Verilen Metin:
::::::::::
Makale

Kaygılı kargaşalar

Kaygılı kargaşalar

Hasan Karaca

Son dönemlerde Batı ülkelerinde yerel ırkçı eğilimlerin güçlendiğini gözlemlemekteyiz. Bunun gerekçeleri literatürde çokça tartışılmıştır. Küreselleşen ve karmaşıklaşan bir dünya karşısında kendini daha dar ve güvenli bir bütüne ait görme eğilimi, ırkçılığı körükleyen etmenlerden sadece biridir. Bu ait olma hissi her zaman bir ulusa dönük kalmamakta, zaman zaman daha büyük bütünlere (örneğin Avrupa havzasına), bazen ise daha küçük birimlere (örneğin ülke içi coğrafi bölgelere, kentlere, hatta mahallelere) dönük olabilmektedir. Bu tarz bir kimlik tasarısının bizi ilgilendiren bağlamı ise, öz kimliklerin belirlenmesinde, öteki unsurunun nasıl tanımlandığıdır. Örneğin ulus merkezli bir kimlik tasarısı genel kabul görebiliyorken, aynı kimlik üzerinden ötekini dışlayan bir tasarı ırkçılığa dönüşebilmektedir. Bunun gibi kültürel kimlikler ve dinî kimlikler de sadece kendimizi ait hissettiğimiz bütünle değerlendirilemez, aynı zamanda bu kimliğin ötekine dair algısıyla da tespit edilmelidir. İslamofobi de böyle bir özbenlik ve öteki algısının ürünüdür esasında.
::::::::::
Sağlanan Veriler:
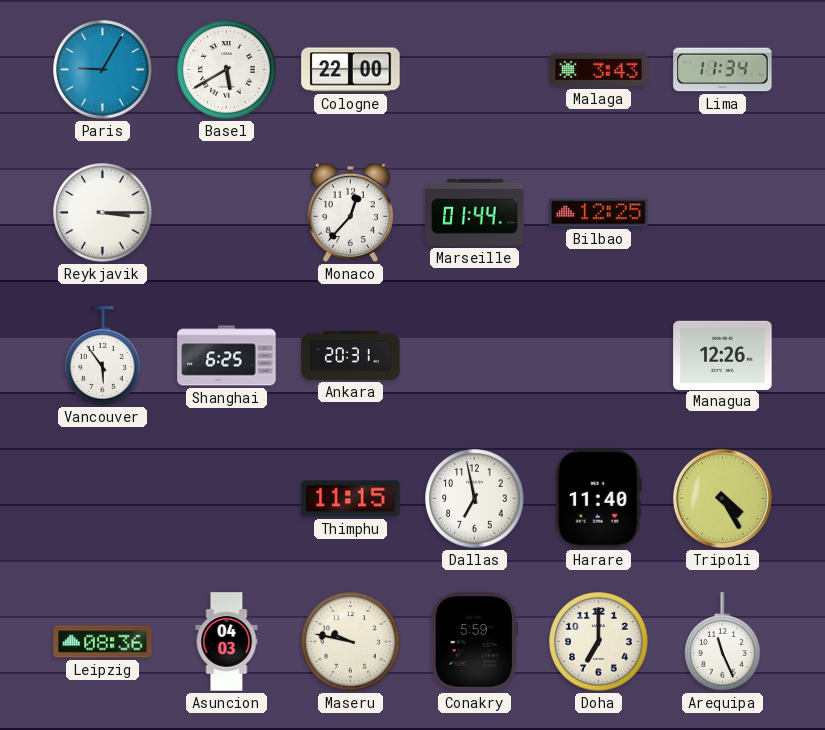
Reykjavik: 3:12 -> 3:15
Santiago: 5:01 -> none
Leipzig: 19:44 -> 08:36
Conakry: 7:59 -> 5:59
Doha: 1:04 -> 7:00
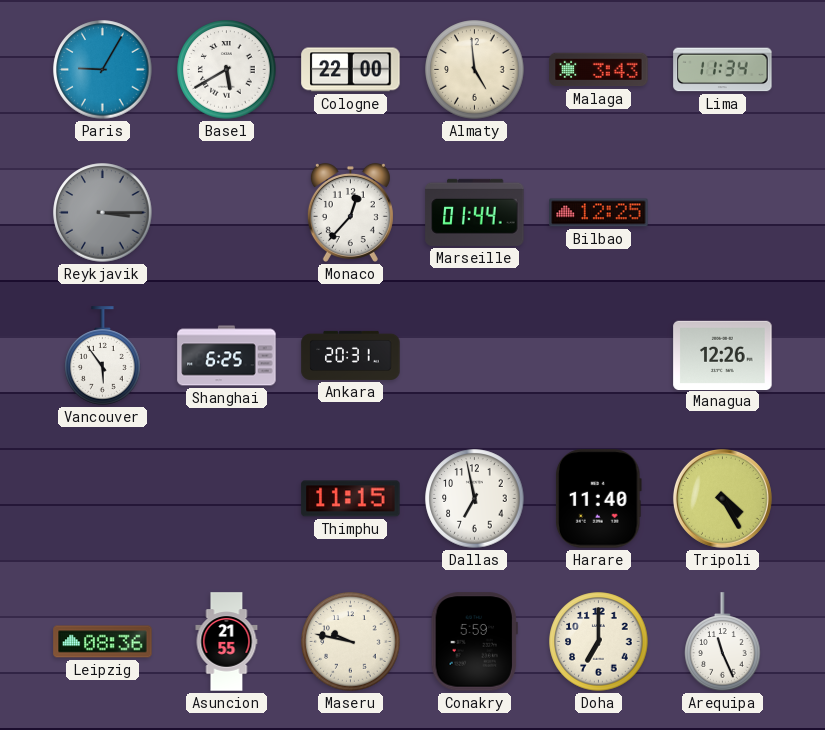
Almaty: none -> 4:59
Reykjavik dial: white -> grey
Asuncion: 04:03 -> 21:55
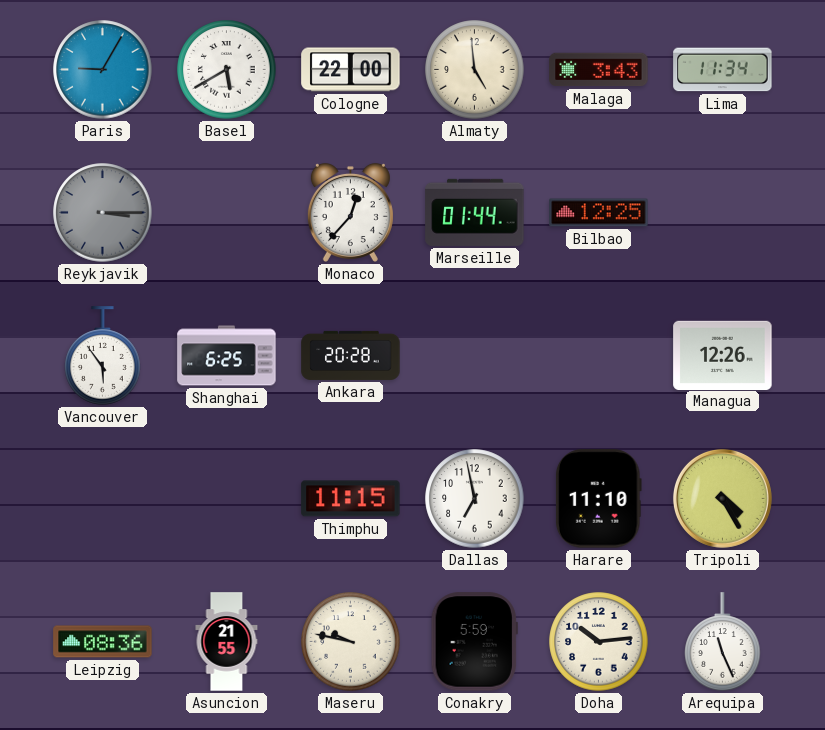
Ankara: 20:31 -> 20:28
Harare: 11:40 -> 11:10
Doha: 7:00 -> 10:14
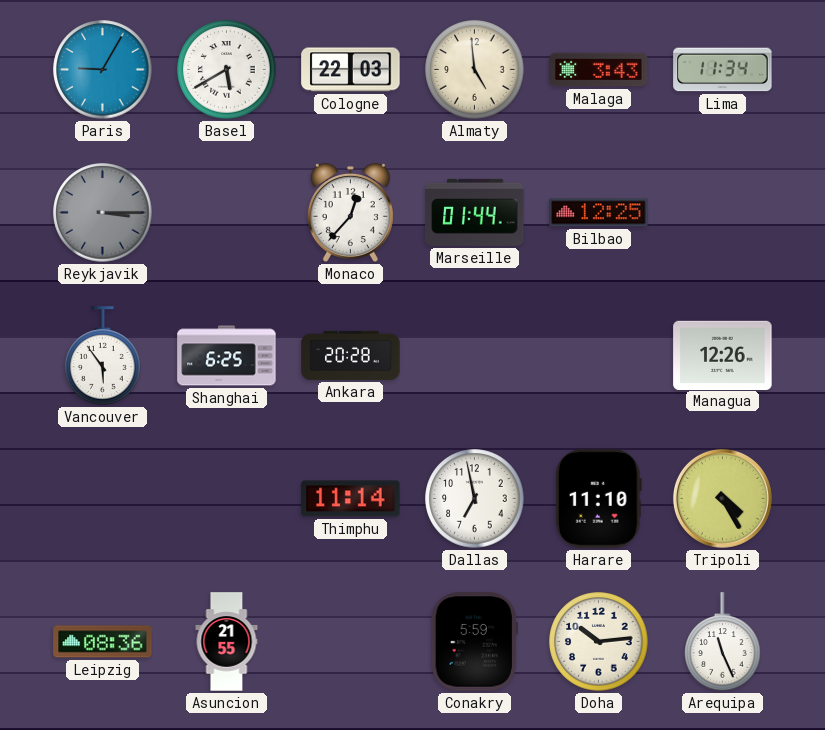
Cologne: 22:00 -> 22:03
Thimphu: 11:15 -> 11:14
Maseru: 9:47 -> none
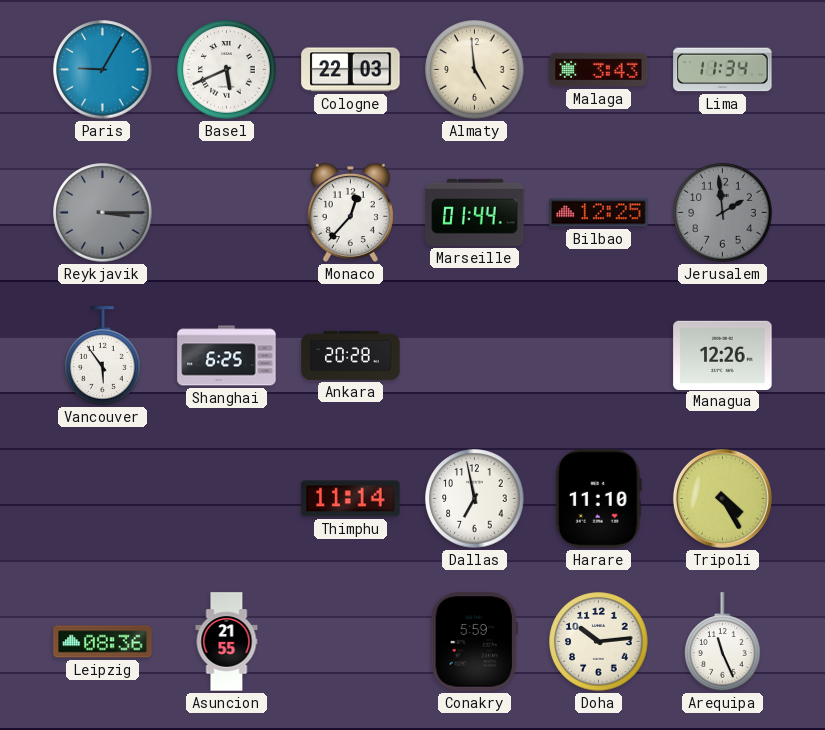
Basel: 5:40 -> 5:41
Jerusalem: none -> 1:59
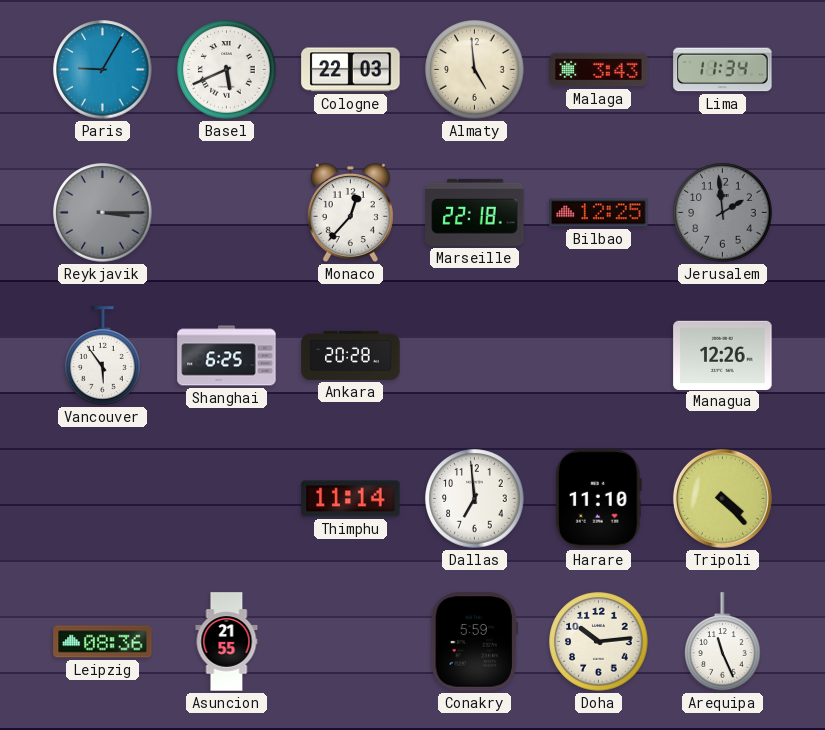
Marseille: 01:44 -> 22:18
Dallas: 6:58 -> 6:59
Tripoli: 4:25 -> 4:23
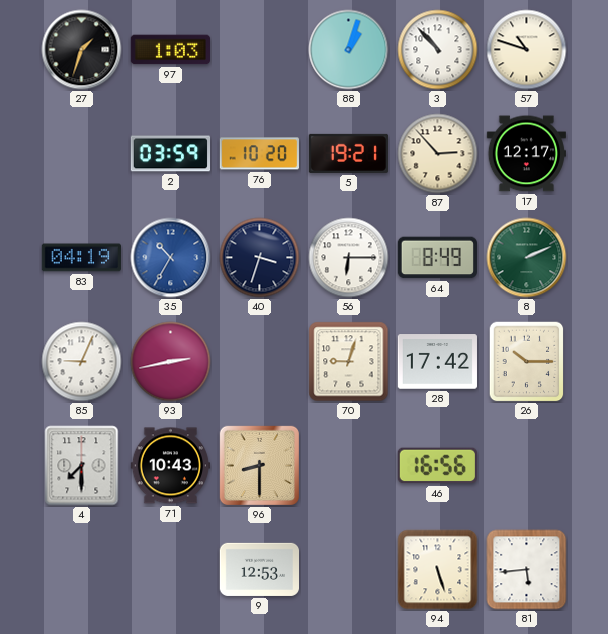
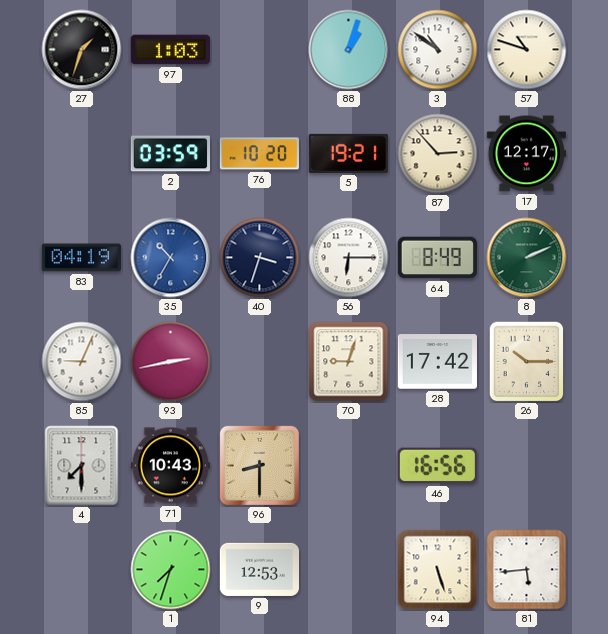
3: 10:53 -> 10:51
1: none -> 7:33
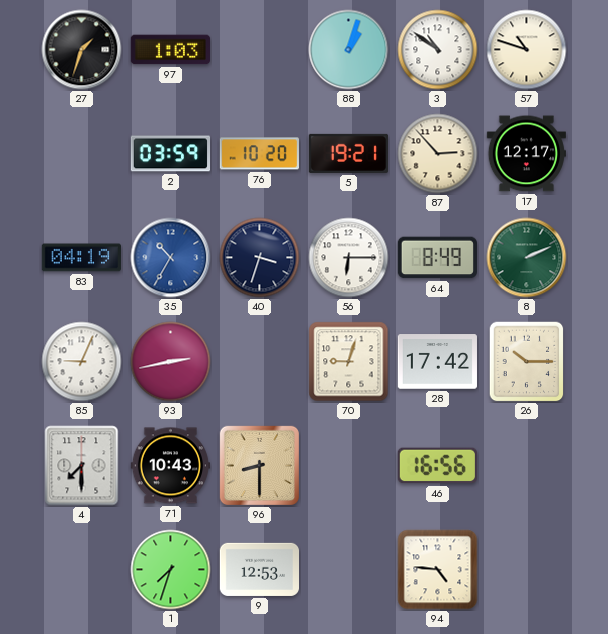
94: 5:27 -> 4:46
81: 5:44 -> none
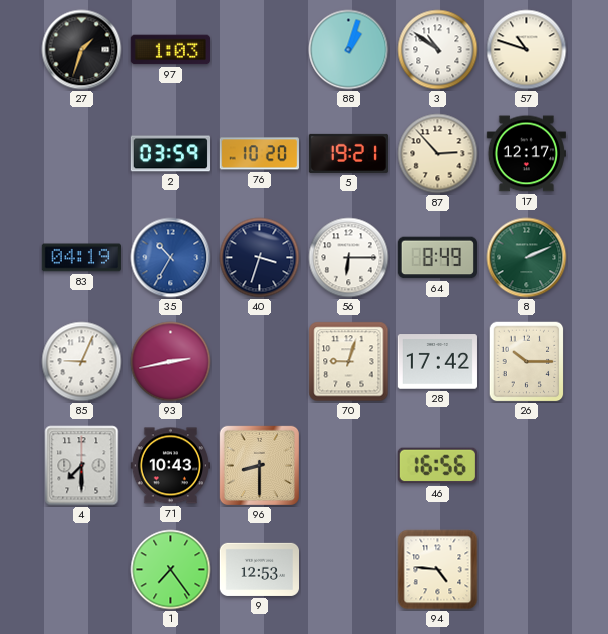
1: 7:33 -> 7:24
::::::::::
Yapılacak İş:
Irkçılık ve öteki algısını ele alan metin aşağıdaki üç ifadeyi doğruluyor mu? Her birine evet ya da hayır diye karşılık verin ve kararı belirleyen sözleri metinden birebir alıntılayın.
(a) Ait olma hissi her zaman bir ulusa yöneliktir.
(b) İslamofobi, bir özbenlik ve öteki algısının ürünüdür.
(c) Ulus merkezli bir kimlik tasarısı hiçbir zaman genel kabul görmez.

Çözülmüş Alıştırma:
(a) Hayır: "Bu ait olma hissi her zaman bir ulusa dönük kalmamakta"
(b) Evet: "İslamofobi de böyle bir özbenlik ve öteki algısının ürünüdür esasında."
(c) Hayır: "ulus merkezli bir kimlik tasarısı genel kabul görebiliyorken"